* [TASK TO CARRY OUT]: From the records that follow, copy every line in which "right" appears.

* [DATA RECORDS]:
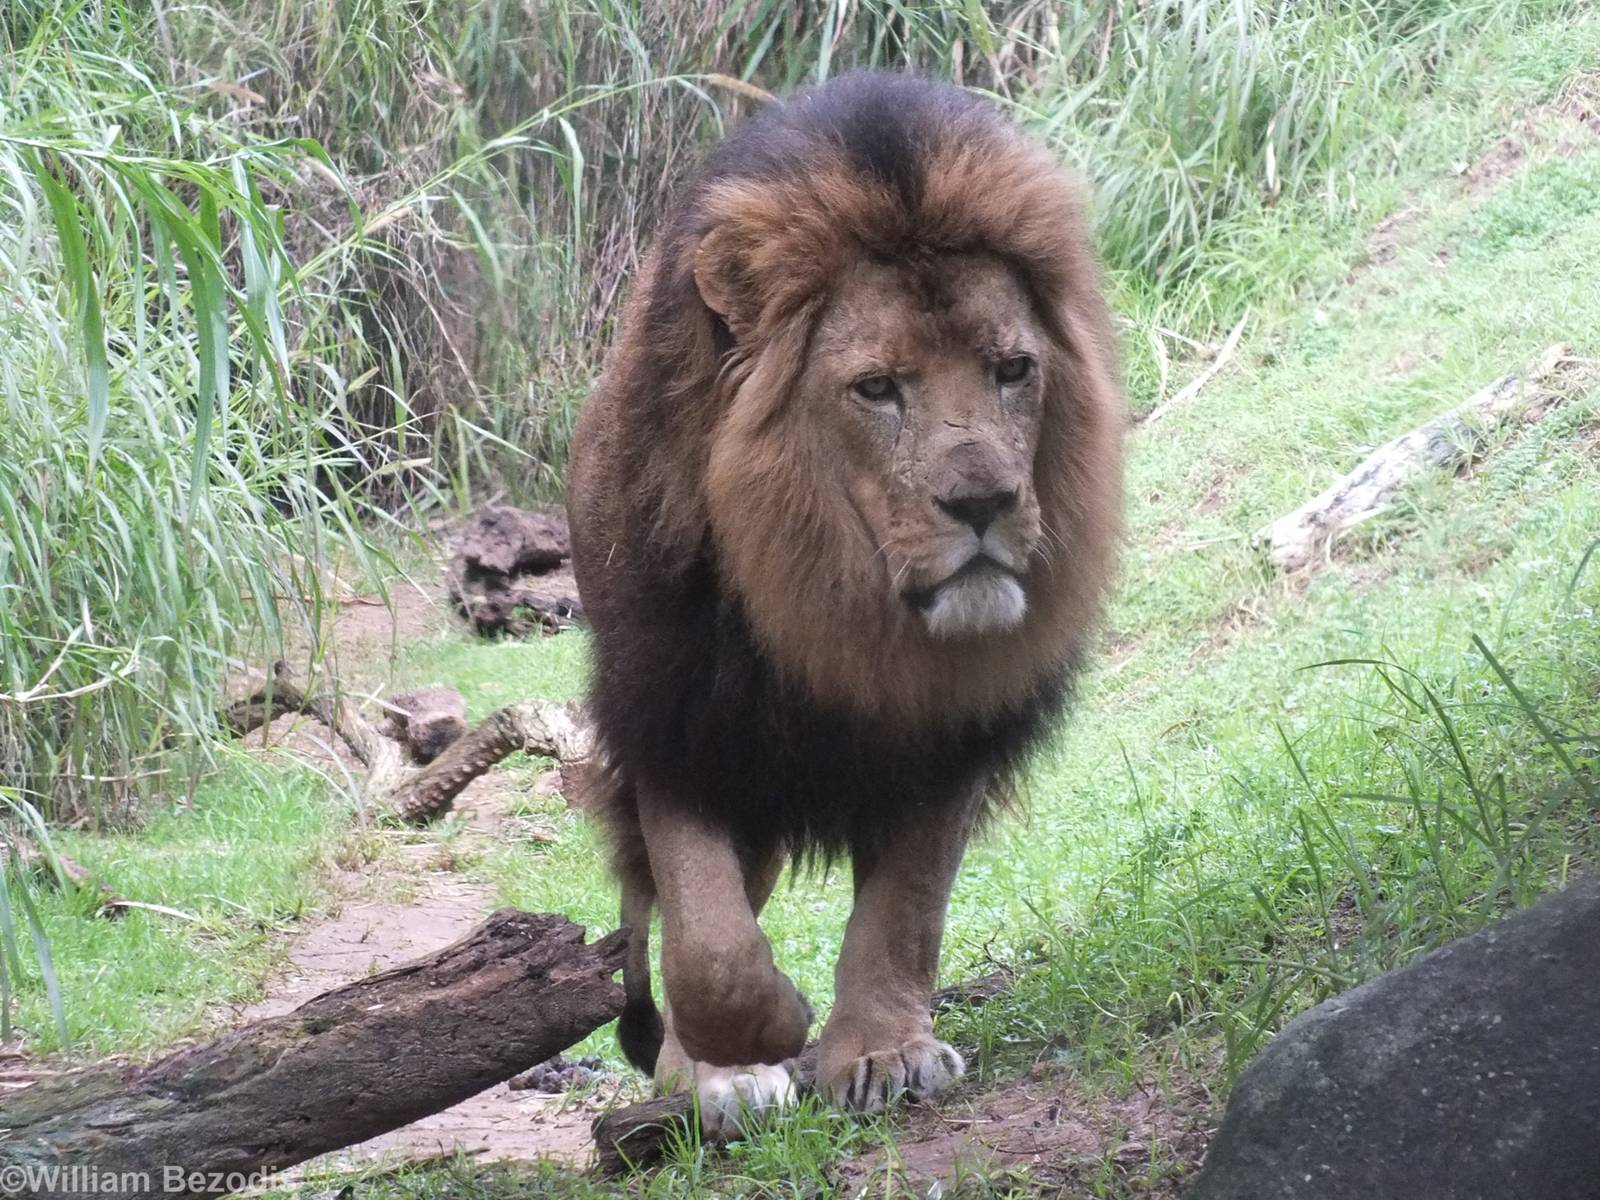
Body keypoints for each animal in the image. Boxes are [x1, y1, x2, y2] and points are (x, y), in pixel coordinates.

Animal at [566, 71, 1122, 1134]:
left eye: (1012, 370)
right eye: (876, 389)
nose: (985, 502)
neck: (836, 610)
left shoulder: (952, 727)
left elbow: (904, 912)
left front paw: (879, 1053)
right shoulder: (676, 715)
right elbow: (707, 946)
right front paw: (757, 1041)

* [WRITTEN RESPONSE]:
right eye: (876, 389)
right shoulder: (676, 715)
right elbow: (707, 946)
right front paw: (757, 1041)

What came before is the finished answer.